Modern science has found itself detached from common experience. It presents with a world view foreign to the one we encounter in our day to day lives, full of quarks, fields, entanglements and spacetime curvature. This detachment is concerning, as the very tool we used to make sense of the world around us has made the world foreign. In this essay, I recount the history of the experimentum crucis in Bacon, Newton and Goethe in order to suggest a way of reconnecting science and experience. My suggestion is that we should strive to look at science from an aesthetic perspective, looking to understand the experience that the scientific world view induces in us. Along these lines, I hope that we can imagine a new, better science, which takes the sucess of modern physics, and brings it back to the world of experience; science with a human face.
Science and Experience, or Science with a Human Face
Attay Kremer
<<What remains for us to do, is to take seriously the task of understanding these objects as mediators between the scientific theory and human experience. Our role models in this should be science popularizers, whose role in the scientific enterprise is often discounted. What a science popularizer does is to explain “in human terms” what complicated scientific theories mean, which must also involve the aestheticization that I’ve described. What we need is science with a human face.>>
Congratulations! An extremely deep essay with important ideas for the advancement of science.
It is obvious that if at the very beginning of the scientific revolution of the New Tim" there was a conscious constant financial support for at least three scientific programs (Newton, Descartes, Leibniz), then physics would not become Phenomenalist Physics, but would be Ontological Physics, i.e. physics "with human face." And television would have appeared in the 19th century. And today, theoretical physicists would not raise questions about the nature of space and time (Carlo Rovelli "Physics Needs Philosophy / Philosophy Needs Physics", 2017). Taking into account the urgent need to overcome the modern conceptual - paradigmatic crisis in the metaphysical / ontological basis of fundamental science, just as a "crisis of understanding" ("J. Horgan "The End of Science", Kopeikin K.V. "Souls" of atoms and "atoms" of the soul : Wolfgang Ernst Pauli, Carl Gustav Jung and "three great problems of physics"), Such support is also needed today for alternative scientific programs, for example, the scientific program of the Nobel Prize winner in physics, B. Josephson.
Yes, the role of popularizers of science is extremely important.
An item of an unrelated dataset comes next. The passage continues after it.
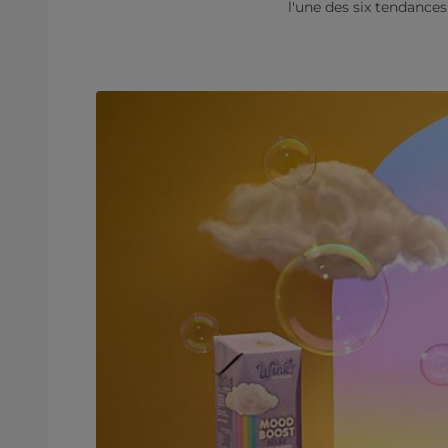
l'une des six tendance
I understand this as Open Science on a solid ontologically grounded basis.
Here we recall good philosophical testaments for theoretical physicists:
John A. Wheeler: “We are no longer satisfied with insights only into particles, fields of force, into geometry, or even into time and space. Today we demand of physics some understanding of existence itself."
"Philosophy is too important to be left to philosophers."
Pierre Teilhard de Chardin: "The true physics is that which will, one day, achieve the inclusion of man in his wholeness in a coherent picture of the world."
A.N. Whitehead: “A precise language must await a completed metaphysical knowledge.”
Physicist, do not be afraid of metaphysics!
I agree with the proposed general direction of science evolution towards "science with a human face". I would also designate it as reality-based knowledge (which therefore will be naturally comprehensible in terms of "common sense"), as opposed to totally abstract ad hoc constructions dominating in the current fundamental science framework. Such different, causally complete kind of scientific knowledge with the necessary properties is quite real, unifying "human face" (intrinsic comprehensibility) with maximum consistency, where the proposed "aesthetic" elements will be naturally present in and creatively added to the main framework (as they are present in our everyday experience). By the way, that new, explicitly extended kind of knowledge provides a mathematically rigorous expression of aesthetic notions, without any loss of their content. I also appreciate well-chosen references in the essay from the history of science.